The historical setting of Messina welcomes events that really happenedan episode that may seem minor, but from which it is easy to hypothesize that the young Cervantes could have drawn inspiration to imagine his hero. Between life and death, in the darkness of a hospital ward, ghosts, heroes who illuminate your life, can appear like in a Füssli painting. And this probably happened to the author.”

According to Osama Abou El Khair, who replaced director of photography Ugo Lo Pinto in this last tranche of shooting, the colors of the Strait did their part: «The last two days of filming were an alternation of rain and sun, with lots of rainbows. An unusual and beautiful perception, with on and off, aesthetically perfect for the landing scenes and above all for rendering Cervantes’ pain, his suffering: with the leaden sky he closes in on himself and enters the imaginative space of Don Quixote”.

But beyond lights and shadows, sixteenth-century architecture and barren landscapes, Segatori’s film offers important insights into today: «“Don Quixote” is a hymn to freedom, friendship, kindness of spirit, and contains an incitement to overcome the narrow-mindedness of our times – underlines the director – . He is a noble character, out of time, a little old-fashioned, a little absurd, but in the end he tries to do good for the pleasure of doing it, winning the friendship of the faithful squire, who will look at him as a hero. And that’s what the spectators will do too.”

A metaphorical work of everyone’s perennial wandering, admirably conveyed by the journey to discover the world of Don Quixote (in the film Alessio Boni) with his faithful squire Sancho Panza (Fiorenzo Mattu). Newcomer Ettore Ianniello plays the young Cervantes. «After an important tragedy, Cervantes suddenly changes his life, and from a soldier he becomes a world-renowned writer. Representing his struggle, both on a physical and artistic level, while creating his character, and doing so through a look, a breath, a tear, was quite complex. I do not deny that Cervantes was inspired, to outline his hero, by the Paladins of the Teatrino dell’Opera dei Pupi, whom he had witnessed during his stay in Sicily».

Produced by Gigi Spedale, the filming in Messina was strongly supported by the mayor Federico Basile and the councilor for culture and tourism Enzo Caruso, who offered historical and logistical support to the film (among the historical sources is his text «1571. Cervantes a Messina at the time of Lepanto”, published by Di Nicolò), were created in partnership with the Municipality, the Navy and the support of the Gonzaga Association, involving various city professionals, including extras, actors (Mauro Failla and Davide Colnaghi in the roles of the doctor and the hospital porter) and technicians: Cinzia Muscolino (set designer), Antonio “Morgan “Maugeri (operator assistant) and Giuseppe Pagliaro (costume assistant).
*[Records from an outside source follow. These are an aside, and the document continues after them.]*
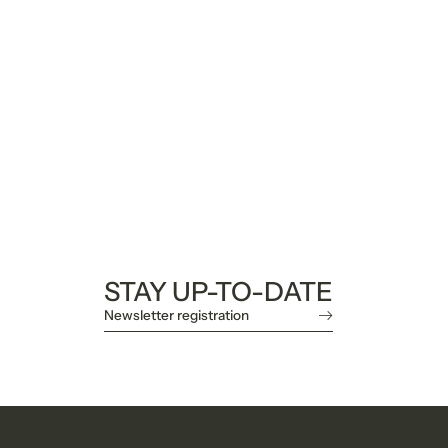
STAY UP-TO-DATE
Newsletter registration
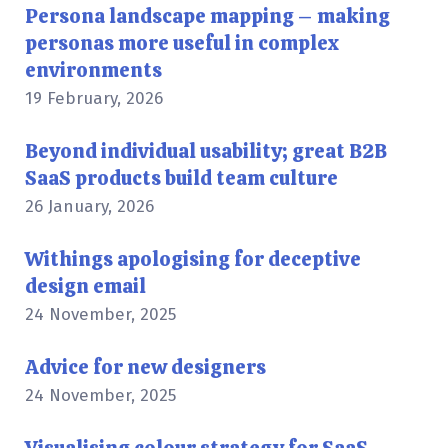
Persona landscape mapping – making
personas more useful in complex
environments
19 February, 2026
Beyond individual usability; great B2B
SaaS products build team culture
26 January, 2026
Withings apologising for deceptive
design email
24 November, 2025
Advice for new designers
24 November, 2025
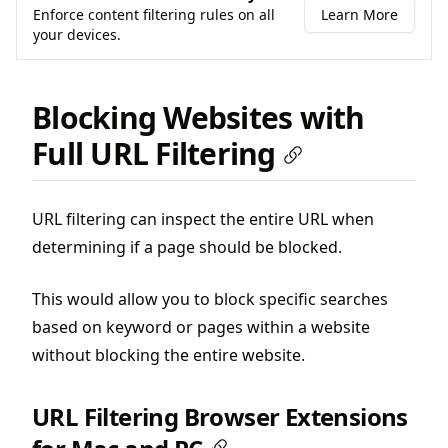
Enforce content filtering rules on all
Learn More
your devices.
Blocking Websites with
Full URL Filtering
URL filtering can inspect the entire URL when
determining if a page should be blocked.
This would allow you to block specific searches
based on keyword or pages within a website
without blocking the entire website.
URL Filtering Browser Extensions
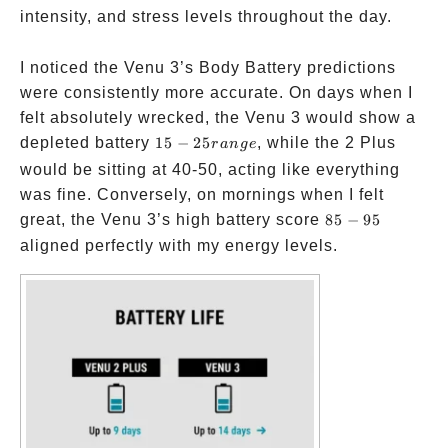
intensity, and stress levels throughout the day.
I noticed the Venu 3’s Body Battery predictions
were consistently more accurate. On days when I
felt absolutely wrecked, the Venu 3 would show a
15-25
depleted battery
15
−
25
, while the 2 Plus
r
an
g
e
range
would be sitting at 40-50, acting like everything
was fine. Conversely, on mornings when I felt
85-
great, the Venu 3’s high battery score
85
−
95
95
aligned perfectly with my energy levels.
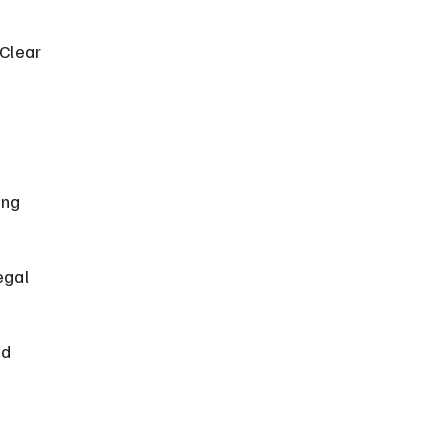
Clear 
ing 
egal 
d 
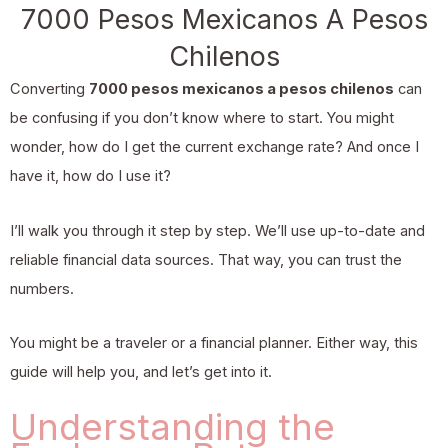
7000 Pesos Mexicanos A Pesos
Chilenos
Converting
7000 pesos mexicanos a pesos chilenos
can
be confusing if you don’t know where to start. You might
wonder, how do I get the current exchange rate? And once I
have it, how do I use it?
I’ll walk you through it step by step. We’ll use up-to-date and
reliable financial data sources. That way, you can trust the
numbers.
You might be a traveler or a financial planner. Either way, this
guide will help you, and let’s get into it.
Understanding the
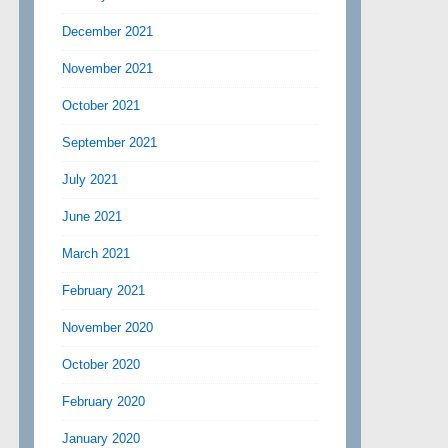
December 2021
November 2021
October 2021
September 2021
July 2021
June 2021
March 2021
February 2021
November 2020
October 2020
February 2020
January 2020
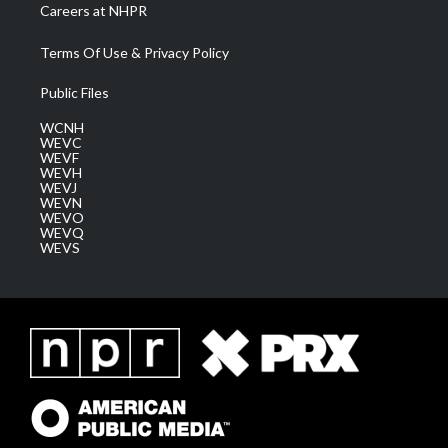
Careers at NHPR
Terms Of Use & Privacy Policy
Public Files
WCNH
WEVC
WEVF
WEVH
WEVJ
WEVN
WEVO
WEVQ
WEVS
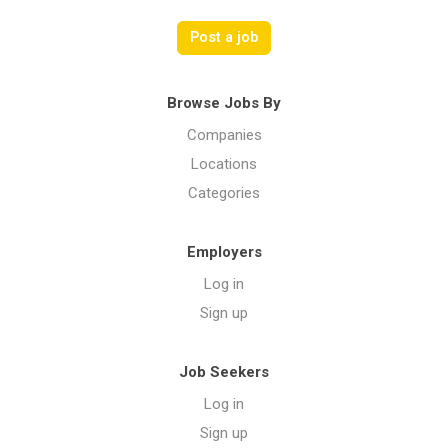
Post a job
Browse Jobs By
Companies
Locations
Categories
Employers
Log in
Sign up
Job Seekers
Log in
Sign up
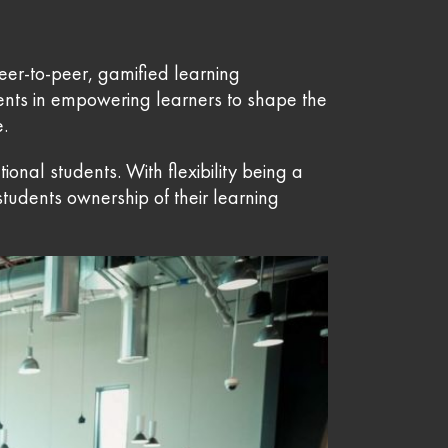
eer-to-peer, gamified learning
ents in empowering learners to shape the
e.
nal students. With flexibility being a
tudents ownership of their learning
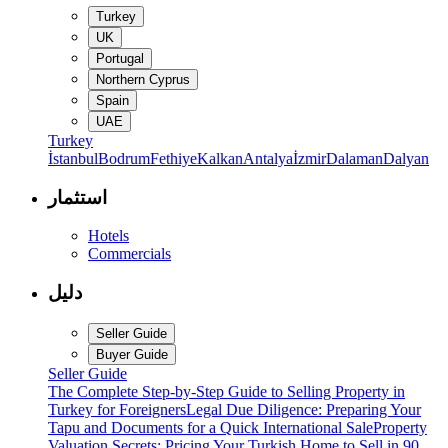
Turkey
UK
Portugal
Northern Cyprus
Spain
UAE
Turkey
İstanbul
Bodrum
Fethiye
Kalkan
Antalya
İzmir
Dalaman
Dalyan
استثمار
Hotels
Commercials
دليل
Seller Guide
Buyer Guide
Seller Guide
The Complete Step-by-Step Guide to Selling Property in
Turkey for Foreigners
Legal Due Diligence: Preparing Your
Tapu and Documents for a Quick International Sale
Property
Valuation Secrets: Pricing Your Turkish Home to Sell in 90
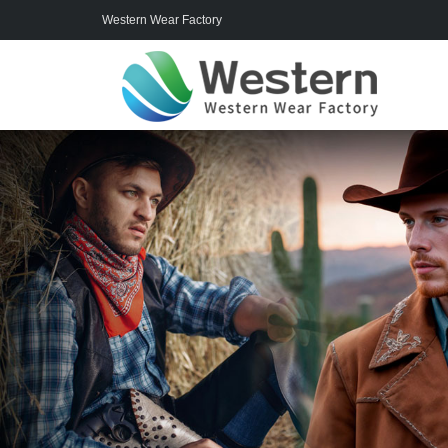
Western Wear Factory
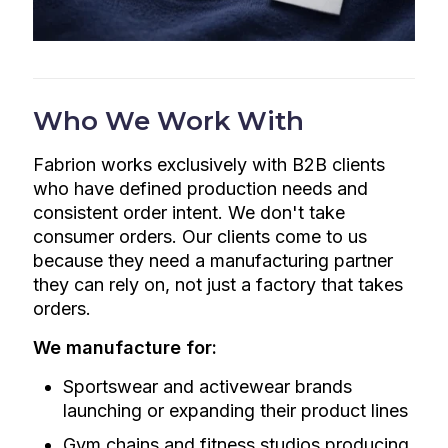
Who We Work With
Fabrion works exclusively with B2B clients
who have defined production needs and
consistent order intent. We don't take
consumer orders. Our clients come to us
because they need a manufacturing partner
they can rely on, not just a factory that takes
orders.
We manufacture for:
Sportswear and activewear brands
launching or expanding their product lines
Gym chains and fitness studios producing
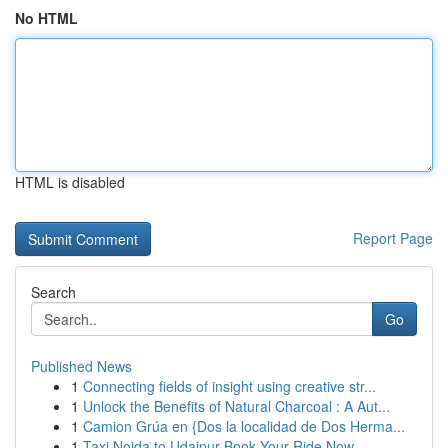
No HTML
HTML is disabled
Report Page
Search
Go
Published News
1
Connecting fields of insight using creative str...
1
Unlock the Benefits of Natural Charcoal : A Aut...
1
Camion Grúa en {Dos la localidad de Dos Herma...
1
Taxi Noida to Udaipur Book Your Ride Now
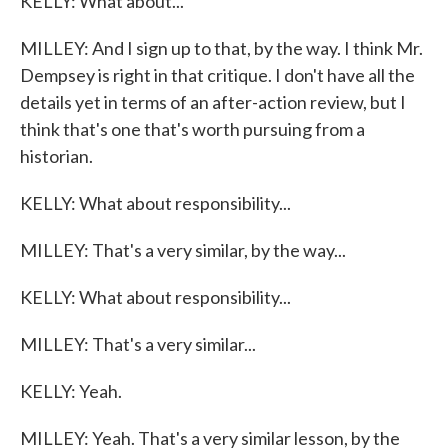
KELLY: What about...
MILLEY: And I sign up to that, by the way. I think Mr.
Dempsey is right in that critique. I don't have all the
details yet in terms of an after-action review, but I
think that's one that's worth pursuing from a
historian.
KELLY: What about responsibility...
MILLEY: That's a very similar, by the way...
KELLY: What about responsibility...
MILLEY: That's a very similar...
KELLY: Yeah.
MILLEY: Yeah. That's a very similar lesson, by the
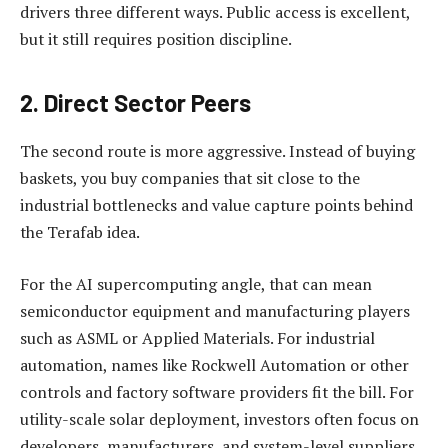
drivers three different ways. Public access is excellent,
but it still requires position discipline.
2. Direct Sector Peers
The second route is more aggressive. Instead of buying
baskets, you buy companies that sit close to the
industrial bottlenecks and value capture points behind
the Terafab idea.
For the AI supercomputing angle, that can mean
semiconductor equipment and manufacturing players
such as ASML or Applied Materials. For industrial
automation, names like Rockwell Automation or other
controls and factory software providers fit the bill. For
utility-scale solar deployment, investors often focus on
developers, manufacturers, and system-level suppliers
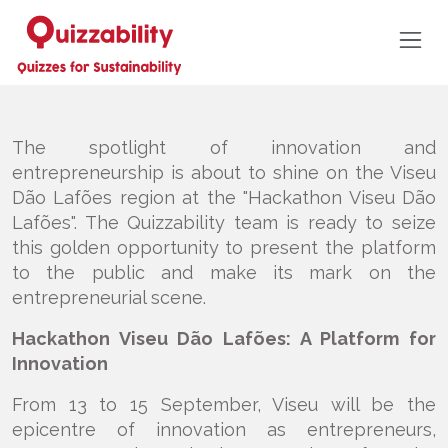
The spotlight of innovation and
entrepreneurship is about to shine on the Viseu
Dão Lafões region at the "Hackathon Viseu Dão
Lafões". The Quizzability team is ready to seize
this golden opportunity to present the platform
to the public and make its mark on the
entrepreneurial scene.
Hackathon Viseu Dão Lafões: A Platform for
Innovation
From 13 to 15 September, Viseu will be the
epicentre of innovation as entrepreneurs,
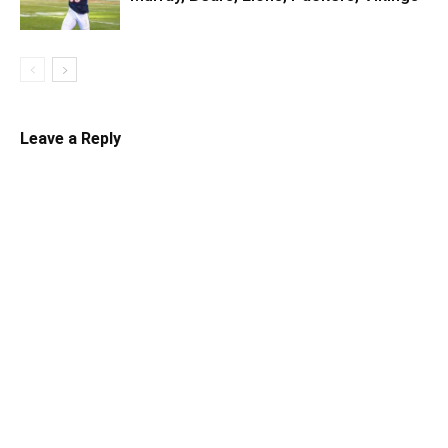
Leave a Reply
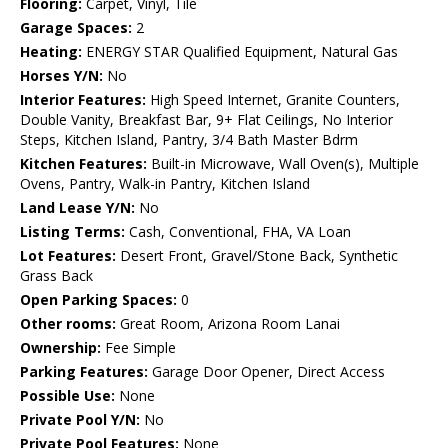
Flooring:
Carpet, Vinyl, Tile
Garage Spaces:
2
Heating:
ENERGY STAR Qualified Equipment, Natural Gas
Horses Y/N:
No
Interior Features:
High Speed Internet, Granite Counters,
Double Vanity, Breakfast Bar, 9+ Flat Ceilings, No Interior
Steps, Kitchen Island, Pantry, 3/4 Bath Master Bdrm
Kitchen Features:
Built-in Microwave, Wall Oven(s), Multiple
Ovens, Pantry, Walk-in Pantry, Kitchen Island
Land Lease Y/N:
No
Listing Terms:
Cash, Conventional, FHA, VA Loan
Lot Features:
Desert Front, Gravel/Stone Back, Synthetic
Grass Back
Open Parking Spaces:
0
Other rooms:
Great Room, Arizona Room Lanai
Ownership:
Fee Simple
Parking Features:
Garage Door Opener, Direct Access
Possible Use:
None
Private Pool Y/N:
No
Private Pool Features:
None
Some students from the Dams of the University of Messina and many extras participated in the set as interns. There were also Omar Melania, Rosy Trapa, Santino Smedile, Lillo Centorrino, Rosita D’Angelo and Dario Trovato. Produced by Paola Columba for Baby Films with the contribution of the Ministry of Culture, the Calabria Film Commission Foundation, the Lucana Film Commission and the Municipality of Messina, «Don Chisciotte» also stars Angela Molina (the housekeeper), Galatea Ranzi (the Mother Duchess), Carlo De Ruggeri (curate) and the actor from Reggio Calabria from Melito Porto Salvo Marcello Fonte (the apprentice). Still no news on the release date.